◆ **Provided records**

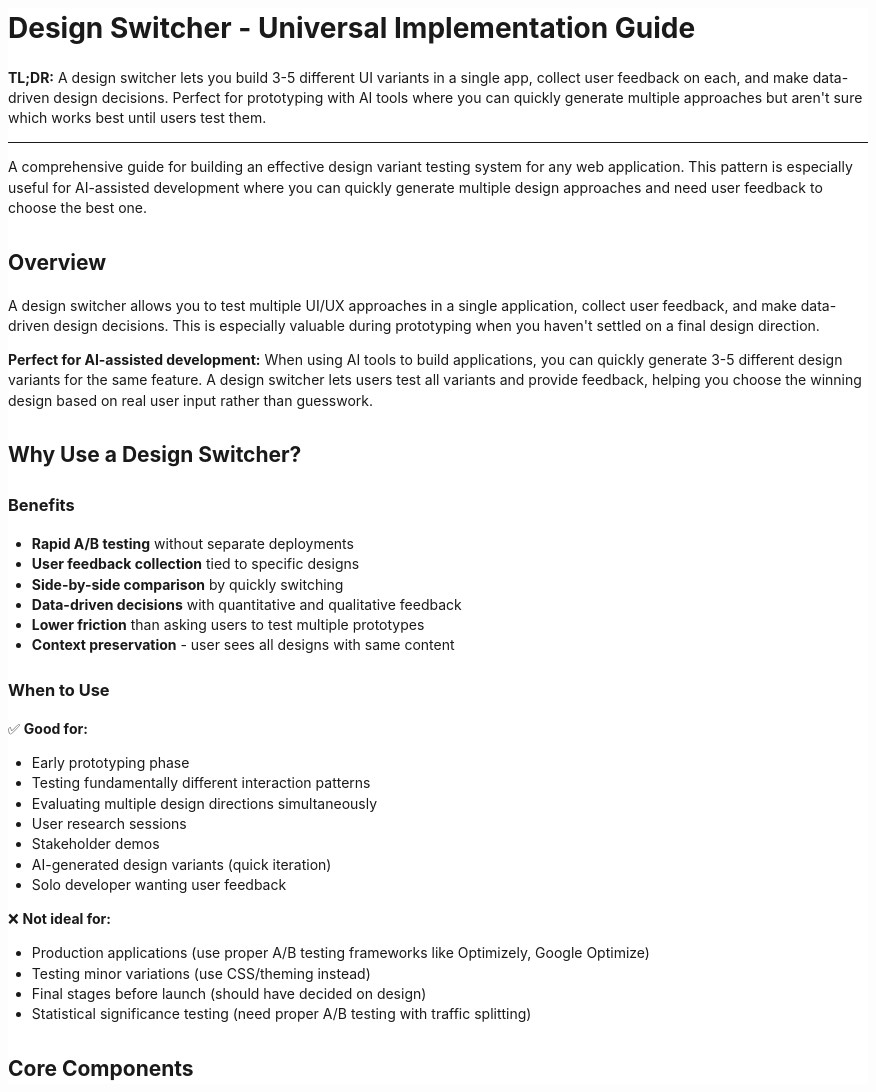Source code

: # Design Switcher - Universal Implementation Guide

**TL;DR:** A design switcher lets you build 3-5 different UI variants in a single app, collect user feedback on each, and make data-driven design decisions. Perfect for prototyping with AI tools where you can quickly generate multiple approaches but aren't sure which works best until users test them.

---

A comprehensive guide for building an effective design variant testing system for any web application. This pattern is especially useful for AI-assisted development where you can quickly generate multiple design approaches and need user feedback to choose the best one.

## Overview

A design switcher allows you to test multiple UI/UX approaches in a single application, collect user feedback, and make data-driven design decisions. This is especially valuable during prototyping when you haven't settled on a final design direction.

**Perfect for AI-assisted development:** When using AI tools to build applications, you can quickly generate 3-5 different design variants for the same feature. A design switcher lets users test all variants and provide feedback, helping you choose the winning design based on real user input rather than guesswork.

## Why Use a Design Switcher?

### Benefits
- **Rapid A/B testing** without separate deployments
- **User feedback collection** tied to specific designs
- **Side-by-side comparison** by quickly switching
- **Data-driven decisions** with quantitative and qualitative feedback
- **Lower friction** than asking users to test multiple prototypes
- **Context preservation** - user sees all designs with same content

### When to Use
✅ **Good for:**
- Early prototyping phase
- Testing fundamentally different interaction patterns
- Evaluating multiple design directions simultaneously
- User research sessions
- Stakeholder demos
- AI-generated design variants (quick iteration)
- Solo developer wanting user feedback

❌ **Not ideal for:**
- Production applications (use proper A/B testing frameworks like Optimizely, Google Optimize)
- Testing minor variations (use CSS/theming instead)
- Final stages before launch (should have decided on design)
- Statistical significance testing (need proper A/B testing with traffic splitting)

## Core Components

◆ **Directions for this task**
The answer must be a word-for-word copy of all the entries, containing no pictures.

◆ **Task response**
Source code

: # Design Switcher - Universal Implementation Guide

**TL;DR:** A design switcher lets you build 3-5 different UI variants in a single app, collect user feedback on each, and make data-driven design decisions. Perfect for prototyping with AI tools where you can quickly generate multiple approaches but aren't sure which works best until users test them.

---

A comprehensive guide for building an effective design variant testing system for any web application. This pattern is especially useful for AI-assisted development where you can quickly generate multiple design approaches and need user feedback to choose the best one.

## Overview

A design switcher allows you to test multiple UI/UX approaches in a single application, collect user feedback, and make data-driven design decisions. This is especially valuable during prototyping when you haven't settled on a final design direction.

**Perfect for AI-assisted development:** When using AI tools to build applications, you can quickly generate 3-5 different design variants for the same feature. A design switcher lets users test all variants and provide feedback, helping you choose the winning design based on real user input rather than guesswork.

## Why Use a Design Switcher?

### Benefits
- **Rapid A/B testing** without separate deployments
- **User feedback collection** tied to specific designs
- **Side-by-side comparison** by quickly switching
- **Data-driven decisions** with quantitative and qualitative feedback
- **Lower friction** than asking users to test multiple prototypes
- **Context preservation** - user sees all designs with same content

### When to Use
✅ **Good for:**
- Early prototyping phase
- Testing fundamentally different interaction patterns
- Evaluating multiple design directions simultaneously
- User research sessions
- Stakeholder demos
- AI-generated design variants (quick iteration)
- Solo developer wanting user feedback

❌ **Not ideal for:**
- Production applications (use proper A/B testing frameworks like Optimizely, Google Optimize)
- Testing minor variations (use CSS/theming instead)
- Final stages before launch (should have decided on design)
- Statistical significance testing (need proper A/B testing with traffic splitting)

## Core Components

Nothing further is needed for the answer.